(Beginning of Provided data)

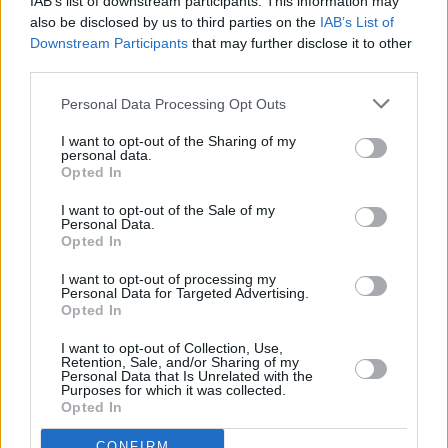
IAB’s list of downstream participants. This information may
Συνεντεύξεις 18/11/2025
also be disclosed by us to third parties on the
IAB’s List of
Δήμητρα Δερζέκου: «Λέω τη δική μου
Downstream Participants
that may further disclose it to other
αλήθεια»
third parties.
Personal Data Processing Opt Outs
I want to opt-out of the Sharing of my
personal data.
Συνεντεύξεις 18/11/2025
Opted In
Τζεφ Μοντάνα: «Κανένας δεν μπορεί
I want to opt-out of the Sale of my
να σου πει ποιος είσαι»
Personal Data.
Opted In
I want to opt-out of processing my
Personal Data for Targeted Advertising.
Opted In
I want to opt-out of Collection, Use,
Retention, Sale, and/or Sharing of my
Personal Data that Is Unrelated with the
Purposes for which it was collected.
Opted In
CONFIRM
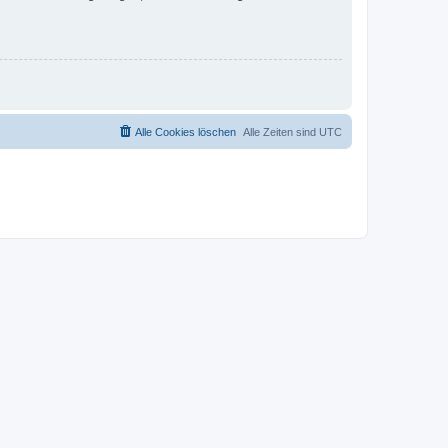
Alle Cookies löschen
Alle Zeiten sind
UTC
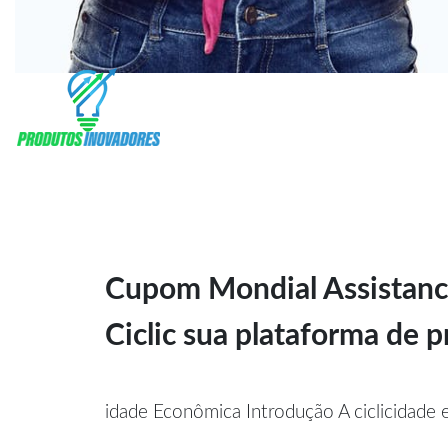
Cupom Mondial Assistan
Ciclic sua plataforma de
idade Econômica Introdução A ciclicidad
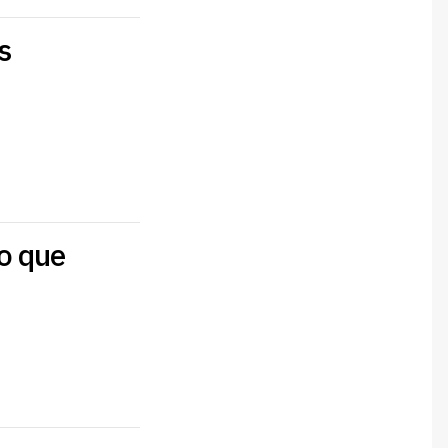
s
o que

(End of Provided data)

## What the task asks
Give again, word for word, the lines above from the first one through the one containing "I want to opt-out of the Sharing of my"; no pictures.

## Finished task
IAB’s list of downstream participants. This information may
Συνεντεύξεις 18/11/2025
also be disclosed by us to third parties on the
IAB’s List of
Δήμητρα Δερζέκου: «Λέω τη δική μου
Downstream Participants
that may further disclose it to other
αλήθεια»
third parties.
Personal Data Processing Opt Outs
I want to opt-out of the Sharing of my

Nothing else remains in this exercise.